Original source: https://www.imperial.ac.uk/staff-travel-and-expenses/whilst-you-are-travelling/obtaining-receipts-to-evidence-expenditure/receipt-examples/

  • All three modes of Tesseract did a good job detecting the text on the image. However, Single Block and Column modes kept the lines of the text intact, which is convenient if you wants to match label-value pairs in the analysis afterwards.

  • Tesseract’s recognition, on the other hand, is far from perfect (e.g. “MTE: Jin, 26,16 TIE: 03:4” instead of “DATE: Jun, 26, 16 TIME: 09:47”). My guess would be that it is due to a narrow font and the image quality not being the sharpest. Some pre-processing steps to improve edges of the letters might yield better results, but this is just a speculation, since this was not tested.

  • In comparison, Google Vision recognises all the text with almost no errors, including the handwritten “Housing” (which Tesseract recognised as “‘stflrg”)

  • The segmentation by the Text Detection model was again better in comparison to the Document Text Detection model, even though it breaks up some of the lines of text

At this point, I’d like to add a note on matching label-value pairs. Tesseract’s Single Column mode conveniently provides lines of the receipt, so the label-value pairs can be parsed trivially. However, if this was not the case (and it isn’t for the results of Google Vision), the pairs can still be matched if needed by using the coordinates of the detected text, which are provided by both Tesseract and Google.
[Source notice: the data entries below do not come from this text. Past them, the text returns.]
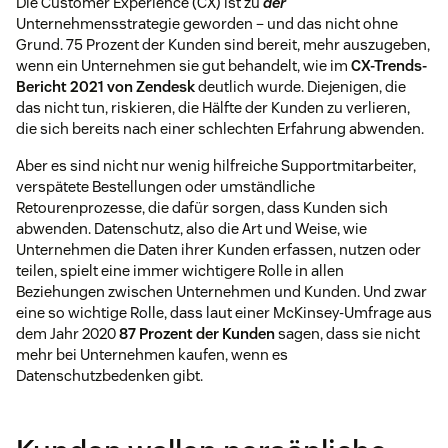
Die Customer Experience (CX) ist zu
der
Unternehmensstrategie geworden – und das nicht ohne
Grund. 75 Prozent der Kunden sind bereit, mehr auszugeben,
wenn ein Unternehmen sie gut behandelt, wie im
CX-Trends-
Bericht 2021 von Zendesk
deutlich wurde. Diejenigen, die
das nicht tun, riskieren, die Hälfte der Kunden zu verlieren,
die sich bereits nach einer schlechten Erfahrung abwenden.
Aber es sind nicht nur wenig hilfreiche Supportmitarbeiter,
verspätete Bestellungen oder umständliche
Retourenprozesse, die dafür sorgen, dass Kunden sich
abwenden. Datenschutz, also die Art und Weise, wie
Unternehmen die Daten ihrer Kunden erfassen, nutzen oder
teilen, spielt eine immer wichtigere Rolle in allen
Beziehungen zwischen Unternehmen und Kunden. Und zwar
eine so wichtige Rolle, dass laut einer McKinsey-Umfrage aus
dem Jahr 2020
87 Prozent der Kunden
sagen, dass sie nicht
mehr bei Unternehmen kaufen, wenn es
Datenschutzbedenken gibt.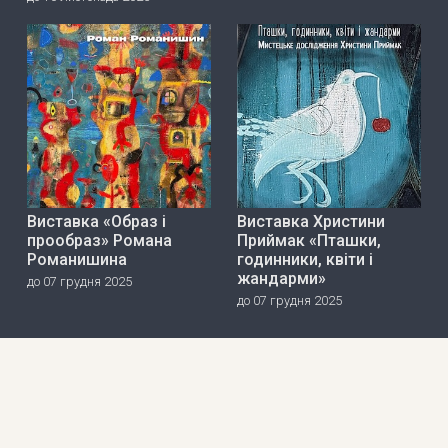
Виставка «Образ і
Виставка Христини
прообраз» Романа
Приймак «Пташки,
Романишина
годинники, квіти і
жандарми»
до 07 грудня 2025
до 07 грудня 2025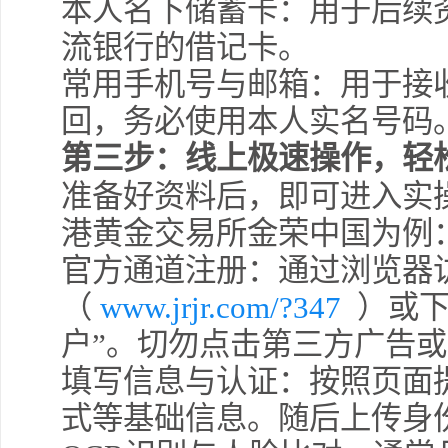
本人名下储蓄卡：用于后续
流银行的借记卡。
常用手机号与邮箱：用于接
回，务必使用本人实名号码
第三步：线上极速操作，轻
准备好资料后，即可进入实
港黄金交易所金荣中国为例
官方通道注册：通过浏览器
（
www.jrjr.com/?347
）或下
户”。切勿点击第三方广告
填写信息与认证：按照页面
式等基础信息。随后上传身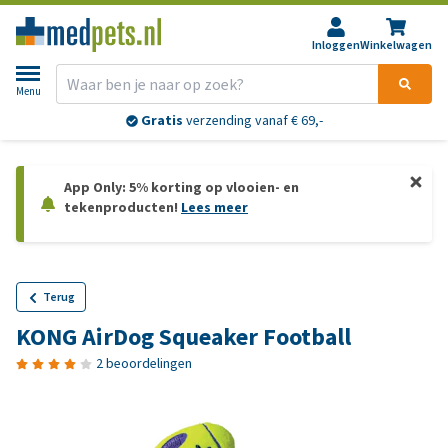
Inloggen
Winkelwagen
Menu
Gratis
verzending vanaf € 69,-
App Only: 5% korting op vlooien- en
tekenproducten!
Lees meer
Terug
KONG AirDog Squeaker Football
2 beoordelingen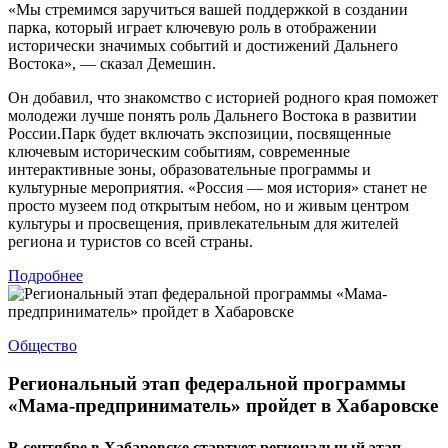
«Мы стремимся заручиться вашей поддержкой в создании
парка, который играет ключевую роль в отображении
исторически значимых событий и достижений Дальнего
Востока», — сказал Демешин.
Он добавил, что знакомство с историей родного края поможет
молодежи лучше понять роль Дальнего Востока в развитии
России.Парк будет включать экспозиции, посвященные
ключевым историческим событиям, современные
интерактивные зоны, образовательные программы и
культурные мероприятия. «Россия — моя история» станет не
просто музеем под открытым небом, но и живым центром
культуры и просвещения, привлекательным для жителей
региона и туристов со всей страны.
Подробнее
Общество
Региональный этап федеральной программы
«Мама-предприниматель» пройдет в Хабаровске
В сентябре в Хабаровске стартует региональный этап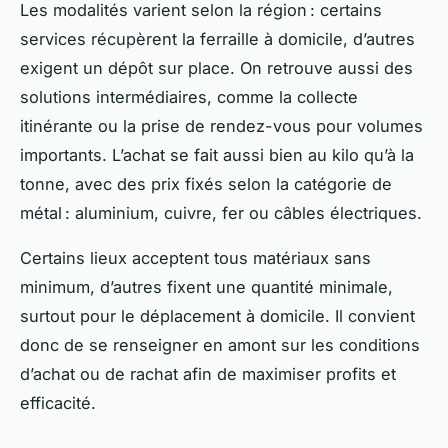
Les modalités varient selon la région : certains
services récupèrent la ferraille à domicile, d’autres
exigent un dépôt sur place. On retrouve aussi des
solutions intermédiaires, comme la collecte
itinérante ou la prise de rendez-vous pour volumes
importants. L’achat se fait aussi bien au kilo qu’à la
tonne, avec des prix fixés selon la catégorie de
métal : aluminium, cuivre, fer ou câbles électriques.
Certains lieux acceptent tous matériaux sans
minimum, d’autres fixent une quantité minimale,
surtout pour le déplacement à domicile. Il convient
donc de se renseigner en amont sur les conditions
d’achat ou de rachat afin de maximiser profits et
efficacité.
In conclusion, even though Tesseract Single Column provides a nice layout, I would choose Google Vision for this task, as it provides much better accuracy of recognition (including the handwritten part, which is important for this particular example).

Take-home message

In this short blog post, we’ve compared how Tesseract OCR and Google Vision perform on two specific tasks, but this is by no means an exhaustive overview. When employing OCR, you need to consider the nature of the images you are working with, and experiment with different OCR models to find one that is the most suitable for their application. Additionally, the real-world data might not be as clean as the examples above, therefore some pre-processing steps might be required for recognition to be successful. And finally, even though this step is out of the scope of this post, it is worth mentioning, that after the recognition some post-processing might be required, such as removal of the extra characters, or spell-checking (it depends on what the further analysis is).

The notebook with the code producing the results for the examples in this post is available. The readers are highly encouraged to give it a try and experiment with their sample data.